═════ Record extracts ═════

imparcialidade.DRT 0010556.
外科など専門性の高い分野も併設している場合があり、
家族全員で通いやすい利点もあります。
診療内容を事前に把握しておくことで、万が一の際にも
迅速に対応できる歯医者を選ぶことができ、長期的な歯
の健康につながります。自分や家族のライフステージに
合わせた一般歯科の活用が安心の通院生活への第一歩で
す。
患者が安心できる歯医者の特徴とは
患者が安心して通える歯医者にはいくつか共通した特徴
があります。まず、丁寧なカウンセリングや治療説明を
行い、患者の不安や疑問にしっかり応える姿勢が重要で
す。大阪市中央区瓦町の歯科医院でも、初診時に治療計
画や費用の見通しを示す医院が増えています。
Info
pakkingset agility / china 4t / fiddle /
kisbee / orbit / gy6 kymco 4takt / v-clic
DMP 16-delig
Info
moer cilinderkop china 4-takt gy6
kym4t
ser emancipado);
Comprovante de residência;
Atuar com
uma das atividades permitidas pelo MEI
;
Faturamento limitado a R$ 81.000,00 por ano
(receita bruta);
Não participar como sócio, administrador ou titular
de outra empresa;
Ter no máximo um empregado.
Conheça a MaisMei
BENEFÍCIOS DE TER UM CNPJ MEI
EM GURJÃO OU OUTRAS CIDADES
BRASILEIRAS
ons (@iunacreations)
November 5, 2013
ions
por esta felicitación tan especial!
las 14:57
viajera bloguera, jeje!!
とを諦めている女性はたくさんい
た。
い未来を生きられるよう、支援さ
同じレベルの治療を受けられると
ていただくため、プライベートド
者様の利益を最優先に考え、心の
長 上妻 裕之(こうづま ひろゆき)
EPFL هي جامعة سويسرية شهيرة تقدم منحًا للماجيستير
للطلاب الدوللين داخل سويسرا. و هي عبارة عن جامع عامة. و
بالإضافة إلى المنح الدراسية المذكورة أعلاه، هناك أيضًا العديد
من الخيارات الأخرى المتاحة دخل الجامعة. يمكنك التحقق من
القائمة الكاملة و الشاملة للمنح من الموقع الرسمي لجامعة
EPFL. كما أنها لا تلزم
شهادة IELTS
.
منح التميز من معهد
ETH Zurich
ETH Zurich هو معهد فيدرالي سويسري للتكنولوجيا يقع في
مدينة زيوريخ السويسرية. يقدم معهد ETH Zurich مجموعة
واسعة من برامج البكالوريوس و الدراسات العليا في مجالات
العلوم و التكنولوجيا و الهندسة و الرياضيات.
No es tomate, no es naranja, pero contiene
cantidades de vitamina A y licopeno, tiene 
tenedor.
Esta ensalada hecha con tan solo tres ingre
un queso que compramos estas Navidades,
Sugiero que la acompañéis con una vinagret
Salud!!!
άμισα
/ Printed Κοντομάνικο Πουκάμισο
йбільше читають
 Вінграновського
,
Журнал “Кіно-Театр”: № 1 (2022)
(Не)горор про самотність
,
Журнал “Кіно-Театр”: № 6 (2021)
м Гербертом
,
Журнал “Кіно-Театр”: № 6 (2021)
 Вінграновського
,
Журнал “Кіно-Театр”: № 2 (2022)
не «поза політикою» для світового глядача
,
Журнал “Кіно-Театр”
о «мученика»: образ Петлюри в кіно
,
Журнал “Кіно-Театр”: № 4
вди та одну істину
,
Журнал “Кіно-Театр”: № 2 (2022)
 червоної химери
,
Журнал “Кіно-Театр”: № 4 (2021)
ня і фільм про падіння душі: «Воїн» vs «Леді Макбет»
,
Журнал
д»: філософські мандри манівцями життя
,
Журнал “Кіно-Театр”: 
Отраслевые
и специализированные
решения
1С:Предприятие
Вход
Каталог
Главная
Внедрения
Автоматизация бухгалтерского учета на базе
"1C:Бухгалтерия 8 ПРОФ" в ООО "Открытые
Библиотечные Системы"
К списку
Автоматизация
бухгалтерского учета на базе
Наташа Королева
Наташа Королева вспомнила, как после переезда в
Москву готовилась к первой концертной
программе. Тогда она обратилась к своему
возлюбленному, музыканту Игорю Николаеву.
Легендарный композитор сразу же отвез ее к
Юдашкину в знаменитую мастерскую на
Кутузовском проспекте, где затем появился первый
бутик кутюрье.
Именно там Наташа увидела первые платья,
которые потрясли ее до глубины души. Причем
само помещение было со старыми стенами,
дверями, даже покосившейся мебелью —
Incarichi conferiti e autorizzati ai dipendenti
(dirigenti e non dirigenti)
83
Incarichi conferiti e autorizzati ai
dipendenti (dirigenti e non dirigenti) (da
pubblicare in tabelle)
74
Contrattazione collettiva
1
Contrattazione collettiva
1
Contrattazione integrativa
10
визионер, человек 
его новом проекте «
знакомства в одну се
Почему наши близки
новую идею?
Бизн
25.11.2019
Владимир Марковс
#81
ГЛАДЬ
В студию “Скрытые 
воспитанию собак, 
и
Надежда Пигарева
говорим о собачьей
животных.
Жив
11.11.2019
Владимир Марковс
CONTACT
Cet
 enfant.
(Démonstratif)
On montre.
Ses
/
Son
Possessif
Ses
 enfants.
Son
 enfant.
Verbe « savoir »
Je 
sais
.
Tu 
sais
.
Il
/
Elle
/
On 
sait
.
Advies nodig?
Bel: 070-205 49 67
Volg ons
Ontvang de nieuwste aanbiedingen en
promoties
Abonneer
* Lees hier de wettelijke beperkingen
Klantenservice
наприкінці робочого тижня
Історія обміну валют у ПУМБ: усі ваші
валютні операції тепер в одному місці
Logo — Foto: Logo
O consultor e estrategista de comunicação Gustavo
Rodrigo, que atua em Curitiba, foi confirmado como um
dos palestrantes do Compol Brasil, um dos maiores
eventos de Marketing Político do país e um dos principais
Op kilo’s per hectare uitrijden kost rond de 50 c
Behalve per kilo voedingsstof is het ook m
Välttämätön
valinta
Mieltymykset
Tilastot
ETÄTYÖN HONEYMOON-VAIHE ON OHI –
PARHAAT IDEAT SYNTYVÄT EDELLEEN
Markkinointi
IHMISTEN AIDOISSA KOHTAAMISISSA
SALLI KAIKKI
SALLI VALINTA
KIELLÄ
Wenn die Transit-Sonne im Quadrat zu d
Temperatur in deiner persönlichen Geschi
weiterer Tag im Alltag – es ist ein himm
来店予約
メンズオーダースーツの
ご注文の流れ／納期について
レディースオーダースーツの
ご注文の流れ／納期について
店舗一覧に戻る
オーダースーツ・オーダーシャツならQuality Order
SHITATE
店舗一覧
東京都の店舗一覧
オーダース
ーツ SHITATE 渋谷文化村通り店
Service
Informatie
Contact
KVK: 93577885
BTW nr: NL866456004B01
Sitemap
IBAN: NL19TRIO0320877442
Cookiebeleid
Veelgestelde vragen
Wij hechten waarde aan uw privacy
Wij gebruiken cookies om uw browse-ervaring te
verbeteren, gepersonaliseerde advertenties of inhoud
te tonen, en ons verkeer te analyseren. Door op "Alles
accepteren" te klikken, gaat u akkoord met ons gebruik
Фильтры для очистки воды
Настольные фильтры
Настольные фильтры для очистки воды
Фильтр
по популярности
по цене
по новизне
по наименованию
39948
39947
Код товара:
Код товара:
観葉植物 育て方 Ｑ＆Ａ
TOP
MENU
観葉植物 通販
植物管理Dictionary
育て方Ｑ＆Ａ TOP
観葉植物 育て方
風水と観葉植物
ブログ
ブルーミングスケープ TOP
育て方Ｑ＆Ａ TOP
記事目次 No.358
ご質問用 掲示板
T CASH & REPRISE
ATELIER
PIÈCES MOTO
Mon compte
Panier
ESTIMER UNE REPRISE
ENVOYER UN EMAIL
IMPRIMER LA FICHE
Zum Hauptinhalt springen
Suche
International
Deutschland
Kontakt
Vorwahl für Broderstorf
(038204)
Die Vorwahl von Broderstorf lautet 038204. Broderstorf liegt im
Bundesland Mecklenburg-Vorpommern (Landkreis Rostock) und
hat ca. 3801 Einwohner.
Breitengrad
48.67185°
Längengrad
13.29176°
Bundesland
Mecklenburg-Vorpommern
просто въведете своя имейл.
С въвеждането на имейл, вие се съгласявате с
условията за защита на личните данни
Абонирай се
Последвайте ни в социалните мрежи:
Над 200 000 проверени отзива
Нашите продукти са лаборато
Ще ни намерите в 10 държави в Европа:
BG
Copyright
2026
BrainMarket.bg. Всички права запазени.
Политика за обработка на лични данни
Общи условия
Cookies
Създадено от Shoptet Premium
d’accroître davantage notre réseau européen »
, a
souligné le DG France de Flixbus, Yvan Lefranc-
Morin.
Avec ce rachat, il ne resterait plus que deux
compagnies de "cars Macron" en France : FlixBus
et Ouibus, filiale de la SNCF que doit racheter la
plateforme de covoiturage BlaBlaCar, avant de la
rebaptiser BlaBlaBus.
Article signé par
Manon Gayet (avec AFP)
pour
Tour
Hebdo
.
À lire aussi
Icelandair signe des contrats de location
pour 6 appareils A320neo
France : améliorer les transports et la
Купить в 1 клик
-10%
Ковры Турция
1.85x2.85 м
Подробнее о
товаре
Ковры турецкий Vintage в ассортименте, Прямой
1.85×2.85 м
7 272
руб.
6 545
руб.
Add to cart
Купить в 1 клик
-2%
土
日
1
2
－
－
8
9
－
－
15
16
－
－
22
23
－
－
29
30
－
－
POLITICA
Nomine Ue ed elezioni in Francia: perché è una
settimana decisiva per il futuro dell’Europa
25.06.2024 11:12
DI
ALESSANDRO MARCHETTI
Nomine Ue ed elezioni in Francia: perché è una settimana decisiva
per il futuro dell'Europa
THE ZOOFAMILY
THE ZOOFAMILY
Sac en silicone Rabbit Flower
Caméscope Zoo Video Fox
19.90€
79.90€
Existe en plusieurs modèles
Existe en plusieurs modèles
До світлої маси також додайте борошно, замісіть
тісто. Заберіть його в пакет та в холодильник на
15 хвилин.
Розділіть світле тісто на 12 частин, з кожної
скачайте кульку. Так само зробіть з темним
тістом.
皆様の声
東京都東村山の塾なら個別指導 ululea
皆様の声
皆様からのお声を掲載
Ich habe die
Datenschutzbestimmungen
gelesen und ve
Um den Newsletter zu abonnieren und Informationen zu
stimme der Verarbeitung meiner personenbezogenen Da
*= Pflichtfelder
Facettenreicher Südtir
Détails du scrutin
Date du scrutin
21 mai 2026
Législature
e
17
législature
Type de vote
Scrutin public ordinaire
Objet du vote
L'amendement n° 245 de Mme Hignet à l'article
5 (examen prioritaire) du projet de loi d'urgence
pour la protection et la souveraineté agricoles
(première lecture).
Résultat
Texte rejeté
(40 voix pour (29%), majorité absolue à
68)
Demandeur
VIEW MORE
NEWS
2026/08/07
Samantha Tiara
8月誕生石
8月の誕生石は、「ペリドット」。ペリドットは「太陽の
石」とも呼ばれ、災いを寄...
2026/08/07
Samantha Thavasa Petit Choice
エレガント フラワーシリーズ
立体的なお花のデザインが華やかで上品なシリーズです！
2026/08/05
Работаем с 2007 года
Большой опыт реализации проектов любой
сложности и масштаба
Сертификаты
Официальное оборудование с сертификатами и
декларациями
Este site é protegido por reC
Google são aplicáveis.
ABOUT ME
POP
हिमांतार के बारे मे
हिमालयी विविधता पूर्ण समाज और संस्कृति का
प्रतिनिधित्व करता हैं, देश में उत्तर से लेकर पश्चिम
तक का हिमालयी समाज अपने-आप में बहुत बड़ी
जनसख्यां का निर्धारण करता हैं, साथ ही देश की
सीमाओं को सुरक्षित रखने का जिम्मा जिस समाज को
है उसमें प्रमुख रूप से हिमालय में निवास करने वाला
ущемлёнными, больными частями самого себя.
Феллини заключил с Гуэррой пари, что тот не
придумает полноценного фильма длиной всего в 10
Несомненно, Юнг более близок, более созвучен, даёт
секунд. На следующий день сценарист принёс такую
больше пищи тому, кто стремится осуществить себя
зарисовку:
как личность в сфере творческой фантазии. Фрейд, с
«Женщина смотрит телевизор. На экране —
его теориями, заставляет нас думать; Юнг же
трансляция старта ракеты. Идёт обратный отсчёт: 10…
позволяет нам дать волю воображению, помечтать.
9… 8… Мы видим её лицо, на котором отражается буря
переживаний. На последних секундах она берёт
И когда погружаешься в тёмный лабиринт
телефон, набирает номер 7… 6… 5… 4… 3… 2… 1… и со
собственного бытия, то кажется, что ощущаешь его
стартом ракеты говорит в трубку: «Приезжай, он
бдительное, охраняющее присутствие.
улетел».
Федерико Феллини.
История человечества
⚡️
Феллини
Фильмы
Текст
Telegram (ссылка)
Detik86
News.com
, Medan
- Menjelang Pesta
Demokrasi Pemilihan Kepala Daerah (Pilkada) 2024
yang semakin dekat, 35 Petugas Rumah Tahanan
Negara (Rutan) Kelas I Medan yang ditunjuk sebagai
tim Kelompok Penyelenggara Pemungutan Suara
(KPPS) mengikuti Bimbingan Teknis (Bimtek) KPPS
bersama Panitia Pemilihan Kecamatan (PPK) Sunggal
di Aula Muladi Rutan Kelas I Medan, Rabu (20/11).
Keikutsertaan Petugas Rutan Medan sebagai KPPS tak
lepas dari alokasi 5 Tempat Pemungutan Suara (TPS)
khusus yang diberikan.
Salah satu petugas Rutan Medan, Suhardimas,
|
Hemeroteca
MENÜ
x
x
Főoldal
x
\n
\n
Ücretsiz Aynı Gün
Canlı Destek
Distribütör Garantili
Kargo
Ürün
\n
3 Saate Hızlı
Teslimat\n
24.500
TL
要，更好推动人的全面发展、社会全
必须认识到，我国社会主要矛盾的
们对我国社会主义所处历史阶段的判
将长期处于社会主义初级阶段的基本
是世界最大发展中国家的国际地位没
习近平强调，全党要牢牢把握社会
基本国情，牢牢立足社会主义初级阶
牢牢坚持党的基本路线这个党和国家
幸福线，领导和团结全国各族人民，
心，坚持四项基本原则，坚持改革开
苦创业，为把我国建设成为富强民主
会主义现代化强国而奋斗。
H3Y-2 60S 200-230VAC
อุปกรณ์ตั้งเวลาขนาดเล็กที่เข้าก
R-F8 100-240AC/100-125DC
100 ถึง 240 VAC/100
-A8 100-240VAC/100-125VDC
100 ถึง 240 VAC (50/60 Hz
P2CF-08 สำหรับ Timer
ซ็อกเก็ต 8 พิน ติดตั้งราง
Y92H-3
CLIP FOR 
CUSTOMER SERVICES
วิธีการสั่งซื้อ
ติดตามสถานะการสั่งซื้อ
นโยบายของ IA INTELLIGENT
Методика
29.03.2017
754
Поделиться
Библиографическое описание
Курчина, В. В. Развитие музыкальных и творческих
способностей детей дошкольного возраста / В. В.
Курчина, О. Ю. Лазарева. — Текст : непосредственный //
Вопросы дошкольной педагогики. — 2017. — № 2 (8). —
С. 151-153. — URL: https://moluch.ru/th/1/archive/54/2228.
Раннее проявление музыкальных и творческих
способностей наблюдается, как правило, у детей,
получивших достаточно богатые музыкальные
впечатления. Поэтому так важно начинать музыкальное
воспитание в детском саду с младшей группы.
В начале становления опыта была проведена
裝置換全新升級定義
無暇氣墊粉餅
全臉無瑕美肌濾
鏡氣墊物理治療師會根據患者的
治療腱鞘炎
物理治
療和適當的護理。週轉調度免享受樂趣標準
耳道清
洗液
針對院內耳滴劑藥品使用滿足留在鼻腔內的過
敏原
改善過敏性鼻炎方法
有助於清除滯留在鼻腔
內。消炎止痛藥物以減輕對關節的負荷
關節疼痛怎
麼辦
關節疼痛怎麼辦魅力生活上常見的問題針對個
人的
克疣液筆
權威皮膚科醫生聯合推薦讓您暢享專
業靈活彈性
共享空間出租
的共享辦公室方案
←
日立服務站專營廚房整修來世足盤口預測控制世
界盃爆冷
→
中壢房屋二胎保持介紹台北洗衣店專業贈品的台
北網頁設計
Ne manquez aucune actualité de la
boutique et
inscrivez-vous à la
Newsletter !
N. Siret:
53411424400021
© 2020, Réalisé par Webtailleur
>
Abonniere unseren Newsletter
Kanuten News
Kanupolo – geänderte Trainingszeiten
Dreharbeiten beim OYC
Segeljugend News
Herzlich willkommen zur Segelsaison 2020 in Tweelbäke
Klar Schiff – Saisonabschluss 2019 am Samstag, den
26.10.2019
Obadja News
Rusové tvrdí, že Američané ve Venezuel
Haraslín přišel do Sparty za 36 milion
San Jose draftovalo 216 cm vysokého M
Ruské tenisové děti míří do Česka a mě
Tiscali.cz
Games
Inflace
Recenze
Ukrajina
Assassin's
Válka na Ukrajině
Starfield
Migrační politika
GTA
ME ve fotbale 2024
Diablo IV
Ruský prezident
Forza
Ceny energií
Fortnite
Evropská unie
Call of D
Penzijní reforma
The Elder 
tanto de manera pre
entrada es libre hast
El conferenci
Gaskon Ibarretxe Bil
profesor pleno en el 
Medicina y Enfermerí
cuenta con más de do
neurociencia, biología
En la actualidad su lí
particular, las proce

═════

*Your task*. Restate word for word the entries above, starting at the line with "Kanuten News" and ending at the line with "San Jose draftovalo 216 cm vysokého M", inclusive, and no others.

*Response*.
Kanuten News
Kanupolo – geänderte Trainingszeiten
Dreharbeiten beim OYC
Segeljugend News
Herzlich willkommen zur Segelsaison 2020 in Tweelbäke
Klar Schiff – Saisonabschluss 2019 am Samstag, den
26.10.2019
Obadja News
Rusové tvrdí, že Američané ve Venezuel
Haraslín přišel do Sparty za 36 milion
San Jose draftovalo 216 cm vysokého M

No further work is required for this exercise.